The UK bond market is bruised this morning after a day of political turbulence drove up Britain’s borrowing costs. UK long-term bond yields hit their highest levels in 28 years on Tuesday, as fears about a change of Labour leadership triggered investor jitters and warnings of further bond market turmoil.
However, this morning, Keir Starmer remains in post having fought back against pressure to lay out a departure timetable, with health secretary Wes Streeting not having launched a challenge yet. Many investors have warned that if Labour tilted to the left, the bond market would balk at the prospect of higher borrowing and spending.
The prospect of Reform winning the next election, and Nigel Farage entering Downing Street, appears to also be a factor pushing up yields, after the party made gains in last week’s local elections. Ipek Ozkardeskaya, senior analyst at Swissquote, explains: "Brits are grappling with their own political shakeups after Nigel Farage scored big in the latest elections. The name Farage resonates in markets as a clearer path toward looser fiscal policy, higher spending and larger deficits, just as investors are already worried about Britain’s debt and inflation outlook. That combination is pushing investors to demand higher compensation to hold UK government debt, sending the UK 10-year gilt yield back above 5%. That’s the highest level since 1998."
Yesterday’s sharp moves in bond markets were clearly triggered by the crisis gripping the Labour government, with Streeting supporters pushing for a swift resolution, while allies of Greater Manchester mayor Andy Burnham argue he’s the answer to the current malaise. Earlier this week, market strategist Bill Blain of Wind Shift Capital argued that investors might not see Reform as a ‘safe pair of hands’, writing: "Who in Reform is going to run the bond market / spending plan optimisation game?
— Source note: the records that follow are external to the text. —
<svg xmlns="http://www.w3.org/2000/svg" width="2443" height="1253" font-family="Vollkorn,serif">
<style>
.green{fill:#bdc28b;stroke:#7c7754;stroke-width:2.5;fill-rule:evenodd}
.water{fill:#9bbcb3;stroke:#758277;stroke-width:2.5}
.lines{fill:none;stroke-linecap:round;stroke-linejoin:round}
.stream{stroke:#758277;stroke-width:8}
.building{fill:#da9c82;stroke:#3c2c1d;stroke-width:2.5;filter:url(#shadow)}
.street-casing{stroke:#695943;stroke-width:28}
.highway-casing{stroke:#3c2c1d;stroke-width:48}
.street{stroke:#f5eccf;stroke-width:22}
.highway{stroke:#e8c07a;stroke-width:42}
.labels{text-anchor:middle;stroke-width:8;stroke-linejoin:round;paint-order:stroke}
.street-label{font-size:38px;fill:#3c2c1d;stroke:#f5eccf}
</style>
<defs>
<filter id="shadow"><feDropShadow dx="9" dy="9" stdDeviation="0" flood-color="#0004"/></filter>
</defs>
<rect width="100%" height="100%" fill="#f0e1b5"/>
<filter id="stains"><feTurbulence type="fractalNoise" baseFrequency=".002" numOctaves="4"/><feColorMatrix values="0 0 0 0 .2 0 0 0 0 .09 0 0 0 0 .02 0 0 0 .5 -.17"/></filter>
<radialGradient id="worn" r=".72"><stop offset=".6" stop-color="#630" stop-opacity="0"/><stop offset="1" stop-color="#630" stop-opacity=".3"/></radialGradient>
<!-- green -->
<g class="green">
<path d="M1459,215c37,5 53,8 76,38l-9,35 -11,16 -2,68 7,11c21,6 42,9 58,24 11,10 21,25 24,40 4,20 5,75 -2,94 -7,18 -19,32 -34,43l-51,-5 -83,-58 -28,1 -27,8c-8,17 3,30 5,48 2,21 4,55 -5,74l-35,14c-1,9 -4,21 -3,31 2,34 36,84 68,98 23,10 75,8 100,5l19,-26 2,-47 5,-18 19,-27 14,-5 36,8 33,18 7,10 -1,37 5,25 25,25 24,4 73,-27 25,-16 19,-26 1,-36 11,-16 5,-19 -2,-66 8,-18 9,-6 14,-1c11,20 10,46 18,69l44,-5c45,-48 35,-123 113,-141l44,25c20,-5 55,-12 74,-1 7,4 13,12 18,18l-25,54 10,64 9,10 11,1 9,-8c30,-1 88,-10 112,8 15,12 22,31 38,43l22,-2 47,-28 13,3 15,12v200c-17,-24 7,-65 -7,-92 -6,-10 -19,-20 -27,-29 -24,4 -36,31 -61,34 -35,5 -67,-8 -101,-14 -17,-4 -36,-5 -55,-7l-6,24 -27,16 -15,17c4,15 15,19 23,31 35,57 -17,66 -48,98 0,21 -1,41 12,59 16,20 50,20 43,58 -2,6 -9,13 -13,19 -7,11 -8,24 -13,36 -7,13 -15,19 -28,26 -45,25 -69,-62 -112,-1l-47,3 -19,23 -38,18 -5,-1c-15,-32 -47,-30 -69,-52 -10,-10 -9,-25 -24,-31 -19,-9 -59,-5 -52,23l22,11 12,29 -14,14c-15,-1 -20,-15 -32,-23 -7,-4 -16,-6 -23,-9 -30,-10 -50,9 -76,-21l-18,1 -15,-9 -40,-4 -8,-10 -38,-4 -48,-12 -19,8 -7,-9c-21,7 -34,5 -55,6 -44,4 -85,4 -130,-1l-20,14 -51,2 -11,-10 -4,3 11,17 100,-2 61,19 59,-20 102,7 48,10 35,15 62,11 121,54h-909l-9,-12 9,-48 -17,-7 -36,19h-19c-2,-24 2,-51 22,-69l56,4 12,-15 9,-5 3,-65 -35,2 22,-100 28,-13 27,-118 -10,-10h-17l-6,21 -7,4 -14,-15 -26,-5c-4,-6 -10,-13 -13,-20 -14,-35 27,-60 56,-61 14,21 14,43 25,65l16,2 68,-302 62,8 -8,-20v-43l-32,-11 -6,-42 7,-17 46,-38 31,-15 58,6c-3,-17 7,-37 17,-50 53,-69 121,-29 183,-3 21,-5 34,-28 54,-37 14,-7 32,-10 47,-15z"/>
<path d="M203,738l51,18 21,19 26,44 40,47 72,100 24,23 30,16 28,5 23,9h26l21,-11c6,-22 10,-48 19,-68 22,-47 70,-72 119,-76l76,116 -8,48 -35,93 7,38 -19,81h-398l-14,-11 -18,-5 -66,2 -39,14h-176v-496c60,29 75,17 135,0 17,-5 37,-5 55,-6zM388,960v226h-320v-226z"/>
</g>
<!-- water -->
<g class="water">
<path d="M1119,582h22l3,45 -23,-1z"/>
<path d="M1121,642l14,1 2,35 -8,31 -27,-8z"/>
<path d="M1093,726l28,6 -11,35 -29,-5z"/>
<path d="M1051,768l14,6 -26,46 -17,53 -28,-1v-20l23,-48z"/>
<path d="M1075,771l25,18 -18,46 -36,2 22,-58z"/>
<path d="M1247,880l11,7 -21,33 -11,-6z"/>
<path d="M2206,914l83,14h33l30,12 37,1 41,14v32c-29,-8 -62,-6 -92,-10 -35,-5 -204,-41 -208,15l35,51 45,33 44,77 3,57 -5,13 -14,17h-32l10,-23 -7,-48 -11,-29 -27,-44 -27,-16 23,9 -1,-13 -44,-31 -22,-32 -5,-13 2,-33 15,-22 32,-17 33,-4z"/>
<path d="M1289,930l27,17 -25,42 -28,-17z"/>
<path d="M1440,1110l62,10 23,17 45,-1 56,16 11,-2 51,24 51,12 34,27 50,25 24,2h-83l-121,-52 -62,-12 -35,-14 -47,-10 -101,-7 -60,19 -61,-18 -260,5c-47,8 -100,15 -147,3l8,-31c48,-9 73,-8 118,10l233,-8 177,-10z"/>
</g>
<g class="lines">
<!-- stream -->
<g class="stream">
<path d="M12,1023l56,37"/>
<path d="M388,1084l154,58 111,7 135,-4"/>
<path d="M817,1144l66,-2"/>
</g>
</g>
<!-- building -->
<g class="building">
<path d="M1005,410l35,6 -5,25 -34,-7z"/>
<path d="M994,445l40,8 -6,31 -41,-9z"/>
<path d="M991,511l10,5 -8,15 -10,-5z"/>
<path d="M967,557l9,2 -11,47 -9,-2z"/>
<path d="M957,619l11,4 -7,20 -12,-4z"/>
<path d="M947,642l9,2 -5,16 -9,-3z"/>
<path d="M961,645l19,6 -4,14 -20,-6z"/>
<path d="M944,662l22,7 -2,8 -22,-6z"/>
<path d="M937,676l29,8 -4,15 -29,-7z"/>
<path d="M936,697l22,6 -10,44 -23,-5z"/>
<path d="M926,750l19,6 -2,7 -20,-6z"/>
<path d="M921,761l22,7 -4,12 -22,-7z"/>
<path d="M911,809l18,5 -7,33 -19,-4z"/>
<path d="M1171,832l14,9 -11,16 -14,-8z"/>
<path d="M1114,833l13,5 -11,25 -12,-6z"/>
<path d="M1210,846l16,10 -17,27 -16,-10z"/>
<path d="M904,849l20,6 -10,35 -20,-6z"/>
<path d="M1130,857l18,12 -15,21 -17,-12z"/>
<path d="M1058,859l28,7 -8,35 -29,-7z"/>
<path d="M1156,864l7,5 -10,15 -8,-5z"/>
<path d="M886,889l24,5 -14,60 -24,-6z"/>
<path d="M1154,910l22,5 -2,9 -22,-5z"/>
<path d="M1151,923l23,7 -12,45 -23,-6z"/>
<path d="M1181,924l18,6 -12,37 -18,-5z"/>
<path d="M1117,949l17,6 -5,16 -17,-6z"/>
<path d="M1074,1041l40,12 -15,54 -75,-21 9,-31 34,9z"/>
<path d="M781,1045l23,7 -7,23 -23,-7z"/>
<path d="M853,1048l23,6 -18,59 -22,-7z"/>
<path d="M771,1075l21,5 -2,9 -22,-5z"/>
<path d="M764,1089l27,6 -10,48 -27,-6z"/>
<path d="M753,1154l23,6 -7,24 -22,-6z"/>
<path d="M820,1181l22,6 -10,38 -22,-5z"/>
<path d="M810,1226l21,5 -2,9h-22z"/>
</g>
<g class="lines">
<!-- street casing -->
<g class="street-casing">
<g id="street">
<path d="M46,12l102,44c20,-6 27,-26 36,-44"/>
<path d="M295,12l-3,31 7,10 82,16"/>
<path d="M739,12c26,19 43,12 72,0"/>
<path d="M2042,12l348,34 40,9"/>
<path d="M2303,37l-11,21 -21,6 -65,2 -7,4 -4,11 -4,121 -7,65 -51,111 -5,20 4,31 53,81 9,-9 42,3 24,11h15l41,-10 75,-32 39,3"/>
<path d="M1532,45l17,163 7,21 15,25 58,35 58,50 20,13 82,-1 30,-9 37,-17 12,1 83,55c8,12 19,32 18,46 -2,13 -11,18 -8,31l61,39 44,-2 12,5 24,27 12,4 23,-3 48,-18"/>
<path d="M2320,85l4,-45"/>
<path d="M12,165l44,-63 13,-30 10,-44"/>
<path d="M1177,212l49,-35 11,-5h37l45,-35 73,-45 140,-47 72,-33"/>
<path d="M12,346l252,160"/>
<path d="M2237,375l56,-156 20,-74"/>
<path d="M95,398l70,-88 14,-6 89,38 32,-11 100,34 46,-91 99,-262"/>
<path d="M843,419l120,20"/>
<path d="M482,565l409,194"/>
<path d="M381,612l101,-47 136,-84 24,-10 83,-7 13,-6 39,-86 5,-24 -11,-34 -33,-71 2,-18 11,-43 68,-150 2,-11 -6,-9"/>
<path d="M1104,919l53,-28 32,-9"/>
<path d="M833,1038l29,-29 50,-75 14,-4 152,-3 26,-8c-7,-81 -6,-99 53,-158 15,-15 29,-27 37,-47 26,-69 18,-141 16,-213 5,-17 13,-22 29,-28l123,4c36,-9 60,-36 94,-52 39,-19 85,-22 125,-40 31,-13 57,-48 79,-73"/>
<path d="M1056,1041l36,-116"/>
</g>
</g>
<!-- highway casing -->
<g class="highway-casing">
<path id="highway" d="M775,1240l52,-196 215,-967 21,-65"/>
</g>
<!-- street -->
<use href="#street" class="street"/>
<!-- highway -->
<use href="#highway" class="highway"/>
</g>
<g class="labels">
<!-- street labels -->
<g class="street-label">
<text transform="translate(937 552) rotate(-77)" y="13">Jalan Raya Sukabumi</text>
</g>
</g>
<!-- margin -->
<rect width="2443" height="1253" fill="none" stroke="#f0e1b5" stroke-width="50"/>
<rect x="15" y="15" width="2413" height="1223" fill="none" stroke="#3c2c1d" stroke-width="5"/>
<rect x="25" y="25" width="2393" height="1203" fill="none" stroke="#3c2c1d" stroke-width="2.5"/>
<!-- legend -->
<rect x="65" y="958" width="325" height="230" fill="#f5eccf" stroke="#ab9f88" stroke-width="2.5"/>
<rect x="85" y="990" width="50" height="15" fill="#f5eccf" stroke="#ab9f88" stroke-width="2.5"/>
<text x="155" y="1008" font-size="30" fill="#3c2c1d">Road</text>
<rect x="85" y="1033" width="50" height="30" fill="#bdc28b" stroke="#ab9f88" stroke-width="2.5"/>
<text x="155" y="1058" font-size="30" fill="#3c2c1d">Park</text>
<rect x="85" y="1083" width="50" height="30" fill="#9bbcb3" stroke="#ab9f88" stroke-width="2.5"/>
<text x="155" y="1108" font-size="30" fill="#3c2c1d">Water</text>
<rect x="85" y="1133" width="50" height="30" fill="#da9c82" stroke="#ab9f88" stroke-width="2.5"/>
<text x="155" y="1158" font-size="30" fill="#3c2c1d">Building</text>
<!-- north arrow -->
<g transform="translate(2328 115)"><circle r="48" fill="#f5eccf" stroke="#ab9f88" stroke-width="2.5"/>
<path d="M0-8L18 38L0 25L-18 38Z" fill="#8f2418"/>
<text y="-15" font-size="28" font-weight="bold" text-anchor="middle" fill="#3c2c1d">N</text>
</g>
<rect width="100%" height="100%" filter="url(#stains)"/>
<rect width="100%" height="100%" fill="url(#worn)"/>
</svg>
What are they going to do to solve the housing crisis – which isn’t about building 1.5 million executive homes in the next 3 years but about supplying decent social and affordable housing for young people to have housing security and start family formation? Who in Reform will be looking at the welfare budget (which now pays £39 billion, two-thirds of the defence budget, on housing benefits)? Who in Reform will be making the calls on the NHS, Defence and, yes, the greatest immediate challenge to England since the Armada hove into view – filling potholes? Reform has clear intent to govern. Over the next three years – how will they persuade the bond market they can?"
The UK government will outline its legislative plans today in the King’s Speech, which could also bring Starmer some respite from troublesome ministerial resignations and demands for his resignation. The agenda includes the IEA monthly oil market report at 10am BST, Eurozone GDP report for Q1 2026 at 10am BST, US producer prices inflation report for April at 1.30pm BST, and a speech by Bank of England policymaker Catherine L Mann on ‘The UK’s international exposures and vulnerabilities’ at 3pm BST.